**Directions**
Quote, word for word, every line of the items from the very first one through the line containing "Sa/So/Feiertage: geschlossen", including both of those lines.

**Records for this task**

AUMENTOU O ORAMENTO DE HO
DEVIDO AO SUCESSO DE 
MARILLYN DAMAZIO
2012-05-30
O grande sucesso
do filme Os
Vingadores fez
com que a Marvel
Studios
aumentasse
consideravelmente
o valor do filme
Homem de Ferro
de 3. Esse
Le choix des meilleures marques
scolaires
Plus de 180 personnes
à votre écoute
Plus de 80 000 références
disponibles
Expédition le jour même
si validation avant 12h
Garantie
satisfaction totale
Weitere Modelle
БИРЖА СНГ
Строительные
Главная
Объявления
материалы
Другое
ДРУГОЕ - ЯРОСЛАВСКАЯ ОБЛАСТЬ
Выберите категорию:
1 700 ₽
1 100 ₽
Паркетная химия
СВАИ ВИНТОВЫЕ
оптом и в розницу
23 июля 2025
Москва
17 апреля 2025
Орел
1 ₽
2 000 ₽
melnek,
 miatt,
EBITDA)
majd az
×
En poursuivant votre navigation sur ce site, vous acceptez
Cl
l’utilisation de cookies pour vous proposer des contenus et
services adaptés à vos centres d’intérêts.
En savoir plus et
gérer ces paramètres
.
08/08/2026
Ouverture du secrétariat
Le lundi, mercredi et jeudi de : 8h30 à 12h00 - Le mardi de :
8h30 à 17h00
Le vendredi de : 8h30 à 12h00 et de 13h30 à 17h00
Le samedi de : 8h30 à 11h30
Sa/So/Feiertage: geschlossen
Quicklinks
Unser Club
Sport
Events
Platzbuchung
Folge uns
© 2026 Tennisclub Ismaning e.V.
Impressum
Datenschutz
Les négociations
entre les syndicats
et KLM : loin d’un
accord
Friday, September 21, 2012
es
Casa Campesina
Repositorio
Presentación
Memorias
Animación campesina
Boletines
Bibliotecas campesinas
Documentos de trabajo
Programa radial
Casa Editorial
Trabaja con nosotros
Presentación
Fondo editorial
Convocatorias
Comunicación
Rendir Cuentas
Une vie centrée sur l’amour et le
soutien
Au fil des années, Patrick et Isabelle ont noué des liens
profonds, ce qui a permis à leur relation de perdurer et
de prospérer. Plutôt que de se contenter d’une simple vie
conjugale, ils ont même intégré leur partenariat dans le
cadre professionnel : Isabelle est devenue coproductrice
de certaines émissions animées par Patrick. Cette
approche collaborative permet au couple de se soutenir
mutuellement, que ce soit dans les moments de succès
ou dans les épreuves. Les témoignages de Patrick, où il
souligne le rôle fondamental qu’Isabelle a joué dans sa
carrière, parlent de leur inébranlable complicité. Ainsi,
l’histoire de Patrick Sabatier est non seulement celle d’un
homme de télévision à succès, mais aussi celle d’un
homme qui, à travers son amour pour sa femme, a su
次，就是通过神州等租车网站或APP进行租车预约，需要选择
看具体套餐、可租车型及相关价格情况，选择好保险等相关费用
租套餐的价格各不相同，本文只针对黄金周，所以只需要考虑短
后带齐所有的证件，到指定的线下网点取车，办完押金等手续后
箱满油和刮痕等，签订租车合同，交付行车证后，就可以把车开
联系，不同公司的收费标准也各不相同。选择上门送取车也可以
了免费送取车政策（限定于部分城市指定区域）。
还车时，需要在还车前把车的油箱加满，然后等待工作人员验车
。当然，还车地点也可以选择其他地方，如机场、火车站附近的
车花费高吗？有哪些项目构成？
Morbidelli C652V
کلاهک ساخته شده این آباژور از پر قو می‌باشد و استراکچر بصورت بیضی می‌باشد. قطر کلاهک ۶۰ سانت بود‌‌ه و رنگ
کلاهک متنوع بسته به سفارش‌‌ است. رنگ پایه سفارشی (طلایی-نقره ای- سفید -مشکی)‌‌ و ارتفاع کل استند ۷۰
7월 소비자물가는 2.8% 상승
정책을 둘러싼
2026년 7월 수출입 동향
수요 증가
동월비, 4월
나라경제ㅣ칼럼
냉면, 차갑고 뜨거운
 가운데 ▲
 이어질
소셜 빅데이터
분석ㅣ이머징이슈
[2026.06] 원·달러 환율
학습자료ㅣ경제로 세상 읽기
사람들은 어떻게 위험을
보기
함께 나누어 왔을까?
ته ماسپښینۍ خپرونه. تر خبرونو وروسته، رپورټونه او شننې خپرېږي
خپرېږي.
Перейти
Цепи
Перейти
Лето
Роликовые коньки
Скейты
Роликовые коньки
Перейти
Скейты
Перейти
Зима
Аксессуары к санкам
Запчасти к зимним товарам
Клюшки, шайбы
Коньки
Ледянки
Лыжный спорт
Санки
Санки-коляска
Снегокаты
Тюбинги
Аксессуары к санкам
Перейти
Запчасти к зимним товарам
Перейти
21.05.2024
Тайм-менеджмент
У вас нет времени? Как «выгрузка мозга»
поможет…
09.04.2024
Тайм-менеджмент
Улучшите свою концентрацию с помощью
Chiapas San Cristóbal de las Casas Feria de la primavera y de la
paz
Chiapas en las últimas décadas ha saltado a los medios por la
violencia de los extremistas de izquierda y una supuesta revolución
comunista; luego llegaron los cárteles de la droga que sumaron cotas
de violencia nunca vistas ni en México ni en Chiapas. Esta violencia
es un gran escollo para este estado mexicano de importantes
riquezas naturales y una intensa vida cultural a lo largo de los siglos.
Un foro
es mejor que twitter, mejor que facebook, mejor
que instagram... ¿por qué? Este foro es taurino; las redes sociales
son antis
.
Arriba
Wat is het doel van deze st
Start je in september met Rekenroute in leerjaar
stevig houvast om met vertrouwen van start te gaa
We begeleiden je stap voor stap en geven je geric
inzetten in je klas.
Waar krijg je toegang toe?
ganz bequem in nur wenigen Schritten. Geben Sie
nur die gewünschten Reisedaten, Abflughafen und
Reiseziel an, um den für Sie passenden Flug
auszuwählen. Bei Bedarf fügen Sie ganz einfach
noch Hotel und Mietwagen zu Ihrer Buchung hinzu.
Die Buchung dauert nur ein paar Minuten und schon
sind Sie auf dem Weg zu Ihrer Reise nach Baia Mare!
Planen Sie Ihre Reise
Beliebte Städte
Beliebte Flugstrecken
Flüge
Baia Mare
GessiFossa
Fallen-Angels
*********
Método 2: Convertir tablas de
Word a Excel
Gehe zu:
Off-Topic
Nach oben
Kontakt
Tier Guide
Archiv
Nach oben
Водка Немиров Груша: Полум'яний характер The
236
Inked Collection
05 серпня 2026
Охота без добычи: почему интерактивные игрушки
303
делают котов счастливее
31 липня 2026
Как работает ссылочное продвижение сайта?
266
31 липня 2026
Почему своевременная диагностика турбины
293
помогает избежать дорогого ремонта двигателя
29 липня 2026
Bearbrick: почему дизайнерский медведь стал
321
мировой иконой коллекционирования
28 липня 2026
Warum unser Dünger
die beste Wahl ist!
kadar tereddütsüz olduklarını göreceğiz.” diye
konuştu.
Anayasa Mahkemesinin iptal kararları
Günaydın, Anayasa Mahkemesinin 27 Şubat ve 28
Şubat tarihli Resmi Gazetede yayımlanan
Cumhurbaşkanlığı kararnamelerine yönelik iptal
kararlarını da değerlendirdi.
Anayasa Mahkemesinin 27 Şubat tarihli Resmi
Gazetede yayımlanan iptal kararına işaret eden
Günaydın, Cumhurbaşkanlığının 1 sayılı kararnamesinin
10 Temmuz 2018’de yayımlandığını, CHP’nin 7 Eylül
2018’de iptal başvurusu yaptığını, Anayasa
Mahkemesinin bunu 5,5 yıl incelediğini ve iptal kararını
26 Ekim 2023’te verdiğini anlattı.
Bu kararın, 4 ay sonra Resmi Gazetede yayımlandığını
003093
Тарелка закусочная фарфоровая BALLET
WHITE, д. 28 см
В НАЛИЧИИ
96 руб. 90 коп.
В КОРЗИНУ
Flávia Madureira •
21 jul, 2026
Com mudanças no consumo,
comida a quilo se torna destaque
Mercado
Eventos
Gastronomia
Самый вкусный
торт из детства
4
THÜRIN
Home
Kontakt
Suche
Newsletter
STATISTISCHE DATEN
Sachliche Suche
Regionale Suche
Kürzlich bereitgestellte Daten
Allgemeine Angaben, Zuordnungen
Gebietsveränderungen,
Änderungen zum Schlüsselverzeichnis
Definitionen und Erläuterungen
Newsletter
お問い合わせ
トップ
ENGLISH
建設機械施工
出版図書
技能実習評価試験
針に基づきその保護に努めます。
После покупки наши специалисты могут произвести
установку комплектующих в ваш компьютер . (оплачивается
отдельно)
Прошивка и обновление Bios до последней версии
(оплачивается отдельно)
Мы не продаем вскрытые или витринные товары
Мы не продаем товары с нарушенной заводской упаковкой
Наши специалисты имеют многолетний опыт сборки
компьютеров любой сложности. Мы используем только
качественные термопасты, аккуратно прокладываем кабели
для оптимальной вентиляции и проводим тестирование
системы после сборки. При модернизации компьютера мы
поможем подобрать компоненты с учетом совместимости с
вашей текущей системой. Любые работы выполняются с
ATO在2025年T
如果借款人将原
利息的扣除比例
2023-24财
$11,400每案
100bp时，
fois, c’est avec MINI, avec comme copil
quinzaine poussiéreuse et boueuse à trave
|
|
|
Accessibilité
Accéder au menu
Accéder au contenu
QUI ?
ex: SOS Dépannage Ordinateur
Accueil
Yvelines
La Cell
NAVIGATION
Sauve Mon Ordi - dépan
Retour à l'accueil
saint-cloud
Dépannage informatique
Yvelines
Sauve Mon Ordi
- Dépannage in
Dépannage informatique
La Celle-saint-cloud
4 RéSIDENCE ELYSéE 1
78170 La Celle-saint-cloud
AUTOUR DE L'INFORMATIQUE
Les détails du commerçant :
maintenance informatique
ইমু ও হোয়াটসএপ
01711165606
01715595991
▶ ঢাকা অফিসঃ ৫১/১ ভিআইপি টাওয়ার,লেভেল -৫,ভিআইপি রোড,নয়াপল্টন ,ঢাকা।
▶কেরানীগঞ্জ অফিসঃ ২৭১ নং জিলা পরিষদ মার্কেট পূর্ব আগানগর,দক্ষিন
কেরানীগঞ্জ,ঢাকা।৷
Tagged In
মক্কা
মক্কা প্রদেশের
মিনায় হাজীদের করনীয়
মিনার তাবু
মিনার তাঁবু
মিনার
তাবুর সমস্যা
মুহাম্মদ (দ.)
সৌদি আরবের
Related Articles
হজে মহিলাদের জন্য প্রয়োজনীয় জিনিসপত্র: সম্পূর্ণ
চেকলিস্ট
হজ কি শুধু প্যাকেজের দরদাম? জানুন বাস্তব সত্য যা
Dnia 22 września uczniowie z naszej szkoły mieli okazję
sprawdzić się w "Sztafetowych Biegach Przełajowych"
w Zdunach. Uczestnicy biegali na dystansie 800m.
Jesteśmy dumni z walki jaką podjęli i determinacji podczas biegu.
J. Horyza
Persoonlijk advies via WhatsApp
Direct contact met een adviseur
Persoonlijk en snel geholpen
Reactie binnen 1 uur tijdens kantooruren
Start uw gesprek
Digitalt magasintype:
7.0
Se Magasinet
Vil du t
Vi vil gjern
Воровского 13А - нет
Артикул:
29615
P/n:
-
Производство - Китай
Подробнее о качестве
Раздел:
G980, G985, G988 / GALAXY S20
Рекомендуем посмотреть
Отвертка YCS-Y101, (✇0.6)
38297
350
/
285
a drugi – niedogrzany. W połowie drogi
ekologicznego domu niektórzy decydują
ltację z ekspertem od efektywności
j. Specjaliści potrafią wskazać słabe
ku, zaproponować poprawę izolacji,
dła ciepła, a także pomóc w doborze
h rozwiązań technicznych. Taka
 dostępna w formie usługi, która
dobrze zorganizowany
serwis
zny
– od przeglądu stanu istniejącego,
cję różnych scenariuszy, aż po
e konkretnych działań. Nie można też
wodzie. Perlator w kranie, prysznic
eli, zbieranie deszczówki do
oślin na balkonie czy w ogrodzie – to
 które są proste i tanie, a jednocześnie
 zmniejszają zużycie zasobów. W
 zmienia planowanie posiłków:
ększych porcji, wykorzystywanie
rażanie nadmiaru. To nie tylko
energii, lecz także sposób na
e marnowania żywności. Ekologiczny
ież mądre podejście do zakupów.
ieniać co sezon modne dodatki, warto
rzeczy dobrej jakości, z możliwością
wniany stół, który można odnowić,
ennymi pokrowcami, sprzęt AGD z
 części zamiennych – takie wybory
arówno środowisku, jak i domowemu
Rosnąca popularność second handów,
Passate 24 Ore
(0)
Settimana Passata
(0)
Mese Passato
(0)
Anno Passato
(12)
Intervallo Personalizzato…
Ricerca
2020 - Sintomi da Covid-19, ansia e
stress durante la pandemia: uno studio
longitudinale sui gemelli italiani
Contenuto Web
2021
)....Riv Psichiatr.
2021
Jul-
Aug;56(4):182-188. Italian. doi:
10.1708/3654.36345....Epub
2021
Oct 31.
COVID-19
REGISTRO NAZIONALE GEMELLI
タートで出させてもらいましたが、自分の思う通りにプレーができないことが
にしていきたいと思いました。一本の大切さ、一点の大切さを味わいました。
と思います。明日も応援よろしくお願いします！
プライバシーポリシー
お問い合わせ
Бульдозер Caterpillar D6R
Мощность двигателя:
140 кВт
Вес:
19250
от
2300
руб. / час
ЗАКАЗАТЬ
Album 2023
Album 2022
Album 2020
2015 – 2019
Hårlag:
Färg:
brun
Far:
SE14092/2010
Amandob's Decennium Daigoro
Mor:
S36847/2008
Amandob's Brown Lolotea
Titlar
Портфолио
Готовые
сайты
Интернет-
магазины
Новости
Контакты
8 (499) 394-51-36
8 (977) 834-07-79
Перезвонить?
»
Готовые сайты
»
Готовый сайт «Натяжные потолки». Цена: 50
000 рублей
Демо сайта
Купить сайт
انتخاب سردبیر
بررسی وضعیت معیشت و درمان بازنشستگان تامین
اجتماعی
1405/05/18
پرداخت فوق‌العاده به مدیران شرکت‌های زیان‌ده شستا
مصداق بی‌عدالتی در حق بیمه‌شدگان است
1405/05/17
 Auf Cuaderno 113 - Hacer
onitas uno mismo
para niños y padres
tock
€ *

**Response for this exercise**
AUMENTOU O ORAMENTO DE HO
DEVIDO AO SUCESSO DE 
MARILLYN DAMAZIO
2012-05-30
O grande sucesso
do filme Os
Vingadores fez
com que a Marvel
Studios
aumentasse
consideravelmente
o valor do filme
Homem de Ferro
de 3. Esse
Le choix des meilleures marques
scolaires
Plus de 180 personnes
à votre écoute
Plus de 80 000 références
disponibles
Expédition le jour même
si validation avant 12h
Garantie
satisfaction totale
Weitere Modelle
БИРЖА СНГ
Строительные
Главная
Объявления
материалы
Другое
ДРУГОЕ - ЯРОСЛАВСКАЯ ОБЛАСТЬ
Выберите категорию:
1 700 ₽
1 100 ₽
Паркетная химия
СВАИ ВИНТОВЫЕ
оптом и в розницу
23 июля 2025
Москва
17 апреля 2025
Орел
1 ₽
2 000 ₽
melnek,
 miatt,
EBITDA)
majd az
×
En poursuivant votre navigation sur ce site, vous acceptez
Cl
l’utilisation de cookies pour vous proposer des contenus et
services adaptés à vos centres d’intérêts.
En savoir plus et
gérer ces paramètres
.
08/08/2026
Ouverture du secrétariat
Le lundi, mercredi et jeudi de : 8h30 à 12h00 - Le mardi de :
8h30 à 17h00
Le vendredi de : 8h30 à 12h00 et de 13h30 à 17h00
Le samedi de : 8h30 à 11h30
Sa/So/Feiertage: geschlossen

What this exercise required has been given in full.